*TASK OBJECTIVE*: Copy out these items line for line, changing nothing.

[Extracted records]
----

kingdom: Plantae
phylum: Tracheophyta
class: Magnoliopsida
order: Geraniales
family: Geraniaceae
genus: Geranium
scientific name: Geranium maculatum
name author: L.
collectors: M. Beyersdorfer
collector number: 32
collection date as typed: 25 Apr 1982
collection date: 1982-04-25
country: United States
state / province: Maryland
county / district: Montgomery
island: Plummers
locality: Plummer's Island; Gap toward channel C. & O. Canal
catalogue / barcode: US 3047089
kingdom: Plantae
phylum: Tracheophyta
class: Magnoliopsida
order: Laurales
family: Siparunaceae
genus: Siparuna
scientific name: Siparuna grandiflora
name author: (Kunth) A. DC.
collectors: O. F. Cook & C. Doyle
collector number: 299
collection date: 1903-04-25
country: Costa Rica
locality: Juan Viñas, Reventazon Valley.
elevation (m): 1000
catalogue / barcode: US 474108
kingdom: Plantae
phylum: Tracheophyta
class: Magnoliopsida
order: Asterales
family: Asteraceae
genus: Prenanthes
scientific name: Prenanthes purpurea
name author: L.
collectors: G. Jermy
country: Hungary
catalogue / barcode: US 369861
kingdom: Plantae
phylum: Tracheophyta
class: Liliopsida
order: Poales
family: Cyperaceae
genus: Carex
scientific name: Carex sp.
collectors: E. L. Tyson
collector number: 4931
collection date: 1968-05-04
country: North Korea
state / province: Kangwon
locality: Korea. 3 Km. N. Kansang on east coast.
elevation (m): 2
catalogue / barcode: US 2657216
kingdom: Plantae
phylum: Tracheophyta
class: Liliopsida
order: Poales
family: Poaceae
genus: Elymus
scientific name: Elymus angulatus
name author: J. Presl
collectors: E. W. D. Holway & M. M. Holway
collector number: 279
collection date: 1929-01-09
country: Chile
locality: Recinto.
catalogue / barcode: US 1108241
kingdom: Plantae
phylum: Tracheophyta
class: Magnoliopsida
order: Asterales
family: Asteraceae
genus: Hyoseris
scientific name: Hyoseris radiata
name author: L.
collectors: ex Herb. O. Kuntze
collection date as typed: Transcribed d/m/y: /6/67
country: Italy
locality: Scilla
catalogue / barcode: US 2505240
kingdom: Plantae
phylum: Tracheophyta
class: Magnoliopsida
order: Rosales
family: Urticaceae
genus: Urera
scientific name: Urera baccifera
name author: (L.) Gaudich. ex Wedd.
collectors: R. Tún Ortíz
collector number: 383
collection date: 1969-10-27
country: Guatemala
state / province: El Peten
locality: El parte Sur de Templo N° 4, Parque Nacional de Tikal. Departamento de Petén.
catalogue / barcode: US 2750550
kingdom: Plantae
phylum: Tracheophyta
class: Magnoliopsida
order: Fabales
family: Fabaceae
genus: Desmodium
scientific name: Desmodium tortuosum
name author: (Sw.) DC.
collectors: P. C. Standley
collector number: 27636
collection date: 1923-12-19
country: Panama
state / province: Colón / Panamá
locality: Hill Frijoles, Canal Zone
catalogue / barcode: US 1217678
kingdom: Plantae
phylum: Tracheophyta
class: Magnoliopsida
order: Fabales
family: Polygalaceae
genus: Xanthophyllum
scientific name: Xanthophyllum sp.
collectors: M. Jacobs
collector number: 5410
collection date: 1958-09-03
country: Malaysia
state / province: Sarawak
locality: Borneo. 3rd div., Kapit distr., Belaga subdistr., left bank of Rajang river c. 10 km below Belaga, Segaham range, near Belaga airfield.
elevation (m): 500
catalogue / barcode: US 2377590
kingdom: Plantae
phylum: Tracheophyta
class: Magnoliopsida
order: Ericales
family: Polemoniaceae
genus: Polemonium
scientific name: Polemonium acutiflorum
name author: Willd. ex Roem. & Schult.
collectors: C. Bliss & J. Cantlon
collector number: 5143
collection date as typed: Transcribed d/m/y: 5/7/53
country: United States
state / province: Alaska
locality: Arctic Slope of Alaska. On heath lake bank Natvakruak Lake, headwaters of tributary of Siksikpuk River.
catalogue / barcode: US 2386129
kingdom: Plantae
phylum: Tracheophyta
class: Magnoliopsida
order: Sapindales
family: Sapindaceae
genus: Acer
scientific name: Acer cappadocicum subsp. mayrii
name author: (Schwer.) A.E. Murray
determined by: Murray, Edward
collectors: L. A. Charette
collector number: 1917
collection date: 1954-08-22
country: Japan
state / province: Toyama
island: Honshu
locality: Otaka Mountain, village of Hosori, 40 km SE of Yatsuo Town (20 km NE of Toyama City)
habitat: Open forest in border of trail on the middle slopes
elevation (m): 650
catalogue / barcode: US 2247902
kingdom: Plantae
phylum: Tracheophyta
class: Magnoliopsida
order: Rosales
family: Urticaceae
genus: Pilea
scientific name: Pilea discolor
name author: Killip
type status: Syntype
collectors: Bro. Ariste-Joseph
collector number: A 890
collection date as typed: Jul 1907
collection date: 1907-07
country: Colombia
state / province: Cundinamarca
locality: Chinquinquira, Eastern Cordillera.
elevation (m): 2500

----

*RESPONSE TO THIS TASK*:
kingdom: Plantae
phylum: Tracheophyta
class: Magnoliopsida
order: Geraniales
family: Geraniaceae
genus: Geranium
scientific name: Geranium maculatum
name author: L.
collectors: M. Beyersdorfer
collector number: 32
collection date as typed: 25 Apr 1982
collection date: 1982-04-25
country: United States
state / province: Maryland
county / district: Montgomery
island: Plummers
locality: Plummer's Island; Gap toward channel C. & O. Canal
catalogue / barcode: US 3047089
kingdom: Plantae
phylum: Tracheophyta
class: Magnoliopsida
order: Laurales
family: Siparunaceae
genus: Siparuna
scientific name: Siparuna grandiflora
name author: (Kunth) A. DC.
collectors: O. F. Cook & C. Doyle
collector number: 299
collection date: 1903-04-25
country: Costa Rica
locality: Juan Viñas, Reventazon Valley.
elevation (m): 1000
catalogue / barcode: US 474108
kingdom: Plantae
phylum: Tracheophyta
class: Magnoliopsida
order: Asterales
family: Asteraceae
genus: Prenanthes
scientific name: Prenanthes purpurea
name author: L.
collectors: G. Jermy
country: Hungary
catalogue / barcode: US 369861
kingdom: Plantae
phylum: Tracheophyta
class: Liliopsida
order: Poales
family: Cyperaceae
genus: Carex
scientific name: Carex sp.
collectors: E. L. Tyson
collector number: 4931
collection date: 1968-05-04
country: North Korea
state / province: Kangwon
locality: Korea. 3 Km. N. Kansang on east coast.
elevation (m): 2
catalogue / barcode: US 2657216
kingdom: Plantae
phylum: Tracheophyta
class: Liliopsida
order: Poales
family: Poaceae
genus: Elymus
scientific name: Elymus angulatus
name author: J. Presl
collectors: E. W. D. Holway & M. M. Holway
collector number: 279
collection date: 1929-01-09
country: Chile
locality: Recinto.
catalogue / barcode: US 1108241
kingdom: Plantae
phylum: Tracheophyta
class: Magnoliopsida
order: Asterales
family: Asteraceae
genus: Hyoseris
scientific name: Hyoseris radiata
name author: L.
collectors: ex Herb. O. Kuntze
collection date as typed: Transcribed d/m/y: /6/67
country: Italy
locality: Scilla
catalogue / barcode: US 2505240
kingdom: Plantae
phylum: Tracheophyta
class: Magnoliopsida
order: Rosales
family: Urticaceae
genus: Urera
scientific name: Urera baccifera
name author: (L.) Gaudich. ex Wedd.
collectors: R. Tún Ortíz
collector number: 383
collection date: 1969-10-27
country: Guatemala
state / province: El Peten
locality: El parte Sur de Templo N° 4, Parque Nacional de Tikal. Departamento de Petén.
catalogue / barcode: US 2750550
kingdom: Plantae
phylum: Tracheophyta
class: Magnoliopsida
order: Fabales
family: Fabaceae
genus: Desmodium
scientific name: Desmodium tortuosum
name author: (Sw.) DC.
collectors: P. C. Standley
collector number: 27636
collection date: 1923-12-19
country: Panama
state / province: Colón / Panamá
locality: Hill Frijoles, Canal Zone
catalogue / barcode: US 1217678
kingdom: Plantae
phylum: Tracheophyta
class: Magnoliopsida
order: Fabales
family: Polygalaceae
genus: Xanthophyllum
scientific name: Xanthophyllum sp.
collectors: M. Jacobs
collector number: 5410
collection date: 1958-09-03
country: Malaysia
state / province: Sarawak
locality: Borneo. 3rd div., Kapit distr., Belaga subdistr., left bank of Rajang river c. 10 km below Belaga, Segaham range, near Belaga airfield.
elevation (m): 500
catalogue / barcode: US 2377590
kingdom: Plantae
phylum: Tracheophyta
class: Magnoliopsida
order: Ericales
family: Polemoniaceae
genus: Polemonium
scientific name: Polemonium acutiflorum
name author: Willd. ex Roem. & Schult.
collectors: C. Bliss & J. Cantlon
collector number: 5143
collection date as typed: Transcribed d/m/y: 5/7/53
country: United States
state / province: Alaska
locality: Arctic Slope of Alaska. On heath lake bank Natvakruak Lake, headwaters of tributary of Siksikpuk River.
catalogue / barcode: US 2386129
kingdom: Plantae
phylum: Tracheophyta
class: Magnoliopsida
order: Sapindales
family: Sapindaceae
genus: Acer
scientific name: Acer cappadocicum subsp. mayrii
name author: (Schwer.) A.E. Murray
determined by: Murray, Edward
collectors: L. A. Charette
collector number: 1917
collection date: 1954-08-22
country: Japan
state / province: Toyama
island: Honshu
locality: Otaka Mountain, village of Hosori, 40 km SE of Yatsuo Town (20 km NE of Toyama City)
habitat: Open forest in border of trail on the middle slopes
elevation (m): 650
catalogue / barcode: US 2247902
kingdom: Plantae
phylum: Tracheophyta
class: Magnoliopsida
order: Rosales
family: Urticaceae
genus: Pilea
scientific name: Pilea discolor
name author: Killip
type status: Syntype
collectors: Bro. Ariste-Joseph
collector number: A 890
collection date as typed: Jul 1907
collection date: 1907-07
country: Colombia
state / province: Cundinamarca
locality: Chinquinquira, Eastern Cordillera.
elevation (m): 2500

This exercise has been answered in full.